> _Source extract_:
* * * * *
The move came after the chapter voted 57-30 to reject a resolution proposed by Mark Maryboy to appoint two members to the board of the newly formed Utah Dineh Corp., which Maryboy is pushing to replace the state of Utah as the next trustee of the $30 million fund.

Maryboy has proposed his own consulting firm, M. Maryboy Consulting Inc., to act as CEO of the Utah Dineh Corp.

Utah Dineh, which is nonprofit, also has the support of Sen. Robert Bennett, R-Utah, who has introduced legislation in Congress to designate it as the trustee.

But earlier this month, the Navajo Nation Council sent a delegation to Washington to lobby against Bennett's bill, saying that a committee of the tribal council would be better equipped to manage the fund.

So far Aneth Chapter has supported neither position. At a heated special meeting last month that saw at least one participant jailed for unruly conduct, Chapter President John Billie accused Maryboy, his brother Delegate Kenneth Maryboy (Aneth/Mexican Water/Red Mesa), and others of meeting with Bennett behind the chapter's back to craft the legislation.

Both Maryboys denied that accusation at Tuesday's meeting.

"Who am I to influence a United States senator?" Kenneth Maryboy said.

According to Mark Maryboy, the other six Utah Navajo chapters are supporting the Bennett bill, S. 1690.

But Billie said he sees no way S. 1690 will even make it out of the Senate Indian Affairs Committee since the Navajo Nation Council opposes it.

"Even John McCain (R-Ariz.), Bennett's fellow Republican, doesn't support it," he said.



Aneth Chapter has a unique interest in the trust because the fund is comprised of 37.5 percent of the oil royalties from 17 oil wells located in the chapter. When Congress added the so-called Aneth Extension to the Navajo Reservation in 1933, it stipulated that this portion of the royalties should go into a fund for education of the Indian children living in the area. The remainder of the royalties goes to the Navajo Nation.

In 1968, Bennett's father, the late Sen. Wallace Bennett, successfully introduced legislation to expand the uses and geographical area of the trust fund to include all Navajos living in San Juan County.

The fund was administered by the state of Utah - very poorly, according to a group of Utah Navajos who is suing the state for a full accounting - until last year, when then-Utah Gov. Jon Huntsman announced the state was pulling out as trustee and Congress would have to appoint another caretaker.
* * * * *
> _Exercise description_: In the text about the Navajo trust fund, what percentage of the oil royalties from the 17 wells in Aneth Chapter goes into the fund?

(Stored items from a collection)
* * * * *
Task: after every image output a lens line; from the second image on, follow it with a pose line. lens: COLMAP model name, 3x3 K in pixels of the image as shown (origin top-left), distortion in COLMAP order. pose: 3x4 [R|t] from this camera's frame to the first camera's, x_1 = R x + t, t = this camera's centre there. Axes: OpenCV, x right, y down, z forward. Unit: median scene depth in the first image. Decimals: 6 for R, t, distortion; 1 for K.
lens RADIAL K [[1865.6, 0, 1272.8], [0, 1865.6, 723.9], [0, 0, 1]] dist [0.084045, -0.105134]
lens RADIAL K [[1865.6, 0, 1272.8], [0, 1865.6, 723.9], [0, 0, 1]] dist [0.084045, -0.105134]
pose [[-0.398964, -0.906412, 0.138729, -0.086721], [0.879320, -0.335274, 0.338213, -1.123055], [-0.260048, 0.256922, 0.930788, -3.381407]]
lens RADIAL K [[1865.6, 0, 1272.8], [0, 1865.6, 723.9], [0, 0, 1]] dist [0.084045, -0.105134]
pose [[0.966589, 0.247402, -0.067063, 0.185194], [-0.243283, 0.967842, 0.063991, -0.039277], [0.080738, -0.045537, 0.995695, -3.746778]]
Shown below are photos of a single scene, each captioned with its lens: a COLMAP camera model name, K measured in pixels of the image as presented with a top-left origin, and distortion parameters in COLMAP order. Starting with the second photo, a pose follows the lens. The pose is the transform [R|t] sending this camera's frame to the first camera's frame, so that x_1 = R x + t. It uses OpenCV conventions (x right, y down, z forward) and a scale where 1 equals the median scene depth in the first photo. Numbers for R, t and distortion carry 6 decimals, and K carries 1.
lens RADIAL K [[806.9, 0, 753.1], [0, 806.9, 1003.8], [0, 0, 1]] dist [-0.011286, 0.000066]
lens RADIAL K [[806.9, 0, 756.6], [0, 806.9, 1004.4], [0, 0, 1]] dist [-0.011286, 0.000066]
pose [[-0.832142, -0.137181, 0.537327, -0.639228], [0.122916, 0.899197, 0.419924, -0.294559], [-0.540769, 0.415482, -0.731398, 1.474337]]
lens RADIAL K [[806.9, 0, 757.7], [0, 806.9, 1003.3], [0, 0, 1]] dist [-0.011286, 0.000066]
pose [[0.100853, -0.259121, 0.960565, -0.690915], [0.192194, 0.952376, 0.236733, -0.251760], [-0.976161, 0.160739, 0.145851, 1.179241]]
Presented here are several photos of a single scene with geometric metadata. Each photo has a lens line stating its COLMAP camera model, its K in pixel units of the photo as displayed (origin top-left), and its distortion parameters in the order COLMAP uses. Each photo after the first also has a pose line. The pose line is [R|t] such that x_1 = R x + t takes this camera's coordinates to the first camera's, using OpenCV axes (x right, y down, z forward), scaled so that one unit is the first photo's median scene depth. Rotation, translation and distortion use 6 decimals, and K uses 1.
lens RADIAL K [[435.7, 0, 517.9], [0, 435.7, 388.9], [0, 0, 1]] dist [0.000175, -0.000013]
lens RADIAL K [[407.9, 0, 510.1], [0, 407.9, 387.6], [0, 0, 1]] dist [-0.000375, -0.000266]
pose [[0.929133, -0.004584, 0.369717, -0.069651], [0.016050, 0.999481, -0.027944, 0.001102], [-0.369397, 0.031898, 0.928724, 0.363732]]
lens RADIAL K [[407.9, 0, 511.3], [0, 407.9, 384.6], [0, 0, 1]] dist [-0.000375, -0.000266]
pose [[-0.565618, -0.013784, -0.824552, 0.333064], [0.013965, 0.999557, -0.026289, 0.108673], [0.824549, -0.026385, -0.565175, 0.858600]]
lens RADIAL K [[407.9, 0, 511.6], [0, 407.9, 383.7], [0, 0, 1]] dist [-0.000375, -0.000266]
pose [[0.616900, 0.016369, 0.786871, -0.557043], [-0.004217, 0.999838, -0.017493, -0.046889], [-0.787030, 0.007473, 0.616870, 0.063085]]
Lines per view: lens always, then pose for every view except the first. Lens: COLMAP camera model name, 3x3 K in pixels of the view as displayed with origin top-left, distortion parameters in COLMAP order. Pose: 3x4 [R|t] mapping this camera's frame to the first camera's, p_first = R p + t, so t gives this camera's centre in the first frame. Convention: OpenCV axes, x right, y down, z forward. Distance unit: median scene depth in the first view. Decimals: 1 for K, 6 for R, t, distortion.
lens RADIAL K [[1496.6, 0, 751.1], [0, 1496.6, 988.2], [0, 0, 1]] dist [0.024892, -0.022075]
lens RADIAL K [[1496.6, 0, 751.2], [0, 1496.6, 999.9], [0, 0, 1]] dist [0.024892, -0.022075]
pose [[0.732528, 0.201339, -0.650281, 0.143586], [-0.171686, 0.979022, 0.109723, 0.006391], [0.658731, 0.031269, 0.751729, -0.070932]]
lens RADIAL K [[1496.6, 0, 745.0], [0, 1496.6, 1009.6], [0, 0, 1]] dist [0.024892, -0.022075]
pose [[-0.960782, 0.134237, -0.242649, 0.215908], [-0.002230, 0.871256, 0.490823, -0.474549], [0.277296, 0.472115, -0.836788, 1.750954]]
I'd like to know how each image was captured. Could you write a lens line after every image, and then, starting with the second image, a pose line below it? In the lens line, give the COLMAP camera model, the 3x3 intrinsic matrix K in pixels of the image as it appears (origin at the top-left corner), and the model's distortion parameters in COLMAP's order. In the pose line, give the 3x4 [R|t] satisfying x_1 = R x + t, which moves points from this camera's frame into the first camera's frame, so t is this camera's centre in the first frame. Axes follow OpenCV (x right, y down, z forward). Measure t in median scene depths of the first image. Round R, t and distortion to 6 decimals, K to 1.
* * * * *
> _Answer section_: 37.5 percent